If you opt for a “general agency contract”, this allows you to give several agencies the right to market and sell your property. You will be required to sign a General Agency Agreement with each agency you decide to sign up with. Each agency will work with you to arrange open viewings, and they may all market the property differently. With multiple relationships to manage, this tends to be a more complex arrangement for you as a supplier, so be sure to factor this into your decision making. It is important to take the time to understand what commission may be due to each licensee.
As the name suggests, a sole or “exclusive” agency agreement gives a licensee or agency the exclusive right to market and sell your property. If you sign a sole agency contract, you must not sign another agency contract (sole or general) with another licensee until you have canceled the first contract in writing, otherwise you may have to pay a commission to all licensees, regardless of who made the sale.
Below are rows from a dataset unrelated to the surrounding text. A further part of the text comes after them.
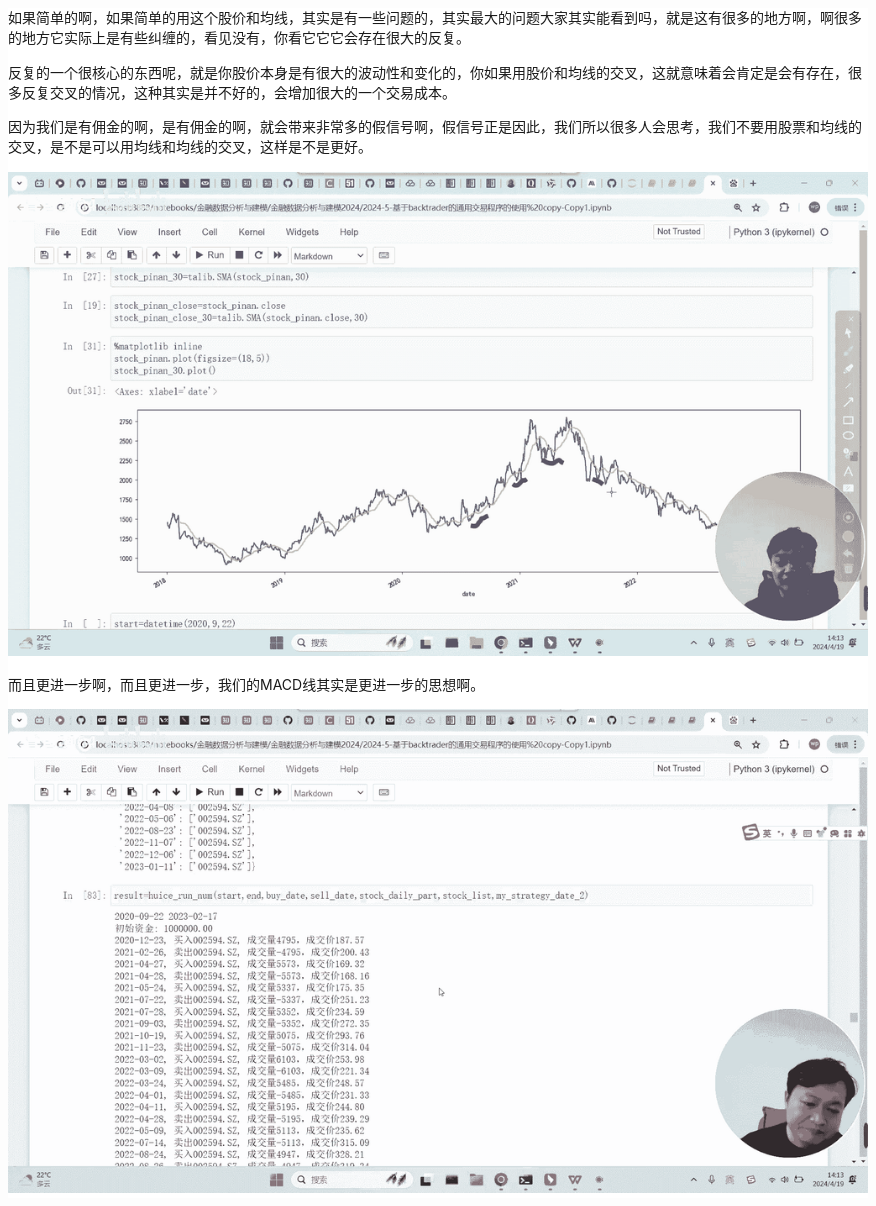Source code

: 如果简单的啊，如果简单的用这个股价和均线，其实是有一些问题的，其实最大的问题大家其实能看到吗，就是这有很多的地方啊，啊很多的地方它实际上是有些纠缠的，看见没有，你看它它它会存在很大的反复。

反复的一个很核心的东西呢，就是你股价本身是有很大的波动性和变化的，你如果用股价和均线的交叉，这就意味着会肯定是会有存在，很多反复交叉的情况，这种其实是并不好的，会增加很大的一个交易成本。

因为我们是有佣金的啊，是有佣金的啊，就会带来非常多的假信号啊，假信号正是因此，我们所以很多人会思考，我们不要用股票和均线的交叉，是不是可以用均线和均线的交叉，这样是不是更好。



![](img/f643c4b9ce67a6ef7c2bae6c0324e816_15.png)

而且更进一步啊，而且更进一步，我们的MACD线其实是更进一步的思想啊。

![](img/f643c4b9ce67a6ef7c2bae6c0324e816_17.png)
Be sure to check what happens when the exclusive agency contract ends. Some sole agency contracts become general agency contracts after a certain period of time – this means that you will also have to cancel the general agency contract if you no longer wish to work with this agency. If the exclusive agency contract is for a residential property and for a duration of more than 90 days, the seller or the concessionaire may terminate the contract at any time after these 90 days.
When a general or exclusive agency agreement is terminated, the licensee must provide you with a list of the people they have introduced to the property. If you eventually sell to one of these people, the licensee may be entitled to a commission.
Whether you choose an agency or take the general agency approach, the Real Estate Authority recommends using agencies that use the standard REA clauses in their agency contracts. These clauses help protect you by clearly indicating when the agreement ends and when you must pay a commission.